Library

 

UPDATE DECEMBER 2016

We regret to announce that the RAS Library collection is temporarily unavailable to RAS Members and the public until further notice. Thank you for your patience.

THE RAS LIBRARY was founded in 1868 by with the purchase of Alexander Wylie’s collection of 718 books on “various subjects related to China”. Over the next 70 years it grew to become one of the most complete collections of English Language books on Asia in the world.

By 1937 it contained over 30,000 books and was housed on the third floor of the RAS building on Museum Road near the Bund (now the Rockbund Art Museum on Huqiu Road).

During the late 1930s with thousands of refugees flooding into Shanghai, it was a tranquil haven for the residents of the International Settlement. It was recorded that over 6000 people would visit the library each month.

The RAS library survived the Japanese occupation and the Civil War, but was forced to close its doors in 1951. Most of its original collection now resides at the Xujiahui Library (The Bibliotheca Zi-ka-wei).

In 2007, THE RAS LIBRARY was resurrected by a group of enthusiasts, and as part of that process we are starting to rebuild the RAS Library. Like the original RAS Library, our focus is on material related to China.

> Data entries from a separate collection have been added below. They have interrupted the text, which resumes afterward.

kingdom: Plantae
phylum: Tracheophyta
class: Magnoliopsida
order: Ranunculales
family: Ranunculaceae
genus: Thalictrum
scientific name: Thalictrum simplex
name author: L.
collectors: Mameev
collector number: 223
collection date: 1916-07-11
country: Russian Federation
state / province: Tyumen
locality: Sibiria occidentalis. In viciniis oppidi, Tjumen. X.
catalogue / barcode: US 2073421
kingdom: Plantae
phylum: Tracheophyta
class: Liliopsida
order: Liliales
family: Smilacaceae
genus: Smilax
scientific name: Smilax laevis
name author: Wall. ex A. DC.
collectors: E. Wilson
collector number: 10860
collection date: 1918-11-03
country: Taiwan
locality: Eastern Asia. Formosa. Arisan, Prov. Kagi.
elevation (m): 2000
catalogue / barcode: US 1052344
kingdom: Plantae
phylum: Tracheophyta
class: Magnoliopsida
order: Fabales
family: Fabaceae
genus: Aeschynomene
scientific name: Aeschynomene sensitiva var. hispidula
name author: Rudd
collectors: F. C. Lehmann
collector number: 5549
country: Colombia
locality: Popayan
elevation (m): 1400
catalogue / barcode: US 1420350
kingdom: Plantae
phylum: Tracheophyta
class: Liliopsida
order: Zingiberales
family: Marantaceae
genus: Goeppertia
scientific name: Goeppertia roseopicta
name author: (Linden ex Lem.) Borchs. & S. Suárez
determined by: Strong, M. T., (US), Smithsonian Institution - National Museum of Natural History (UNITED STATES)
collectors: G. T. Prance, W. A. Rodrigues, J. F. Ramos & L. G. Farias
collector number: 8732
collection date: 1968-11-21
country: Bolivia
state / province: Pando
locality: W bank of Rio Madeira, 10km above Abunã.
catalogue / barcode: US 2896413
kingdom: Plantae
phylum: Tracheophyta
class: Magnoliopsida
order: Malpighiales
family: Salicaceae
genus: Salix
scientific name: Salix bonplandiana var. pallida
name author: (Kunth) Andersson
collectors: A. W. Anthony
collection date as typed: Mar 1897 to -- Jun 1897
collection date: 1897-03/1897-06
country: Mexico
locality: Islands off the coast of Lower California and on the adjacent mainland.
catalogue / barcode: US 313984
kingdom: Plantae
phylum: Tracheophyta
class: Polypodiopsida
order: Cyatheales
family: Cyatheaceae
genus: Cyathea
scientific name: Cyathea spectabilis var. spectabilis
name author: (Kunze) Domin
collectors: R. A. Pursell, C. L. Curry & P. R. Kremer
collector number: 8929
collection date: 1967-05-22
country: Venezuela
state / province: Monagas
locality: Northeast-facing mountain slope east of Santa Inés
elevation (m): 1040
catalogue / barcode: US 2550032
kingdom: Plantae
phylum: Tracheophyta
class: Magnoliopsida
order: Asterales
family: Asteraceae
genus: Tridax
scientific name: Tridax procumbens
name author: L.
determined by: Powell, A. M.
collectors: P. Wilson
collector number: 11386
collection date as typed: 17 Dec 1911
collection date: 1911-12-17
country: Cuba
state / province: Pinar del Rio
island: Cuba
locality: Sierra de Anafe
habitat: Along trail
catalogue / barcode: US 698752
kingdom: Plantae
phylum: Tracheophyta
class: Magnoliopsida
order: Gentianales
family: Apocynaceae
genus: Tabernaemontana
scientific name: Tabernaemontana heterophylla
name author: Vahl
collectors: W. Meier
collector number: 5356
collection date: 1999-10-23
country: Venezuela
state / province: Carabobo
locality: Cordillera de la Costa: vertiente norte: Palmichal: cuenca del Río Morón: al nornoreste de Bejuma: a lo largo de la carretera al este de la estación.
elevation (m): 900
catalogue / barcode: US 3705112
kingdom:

The Library currently holds over 3,000 books and archival material, many of which are old and not available elsewhere. Approximately 10% of our collection was published prior to 1945; our oldest book was published in 1857.

We are the only private English Language library in Shanghai open to the public. RAS members can borrow up to two books at a time. Anyone may view the library’s collection or use the space for studying. (wifi available for free). We accept donations of books and DVDs, and regularly organise book sales.

WE ARE THE ONLY PRIVATE ENGLISH LANGUAGE LIBRARY IN SHANGHAI OPEN TO THE PUBLIC.

 

RAS  MEMBERS CAN BORROW UP TO TWO BOOKS AT A TIME FOR ONE MONTH.

 

ANYONE MAY VIEW THE LIBRARY’S COLLECTION OR USE THE SPACE FOR STUDYING.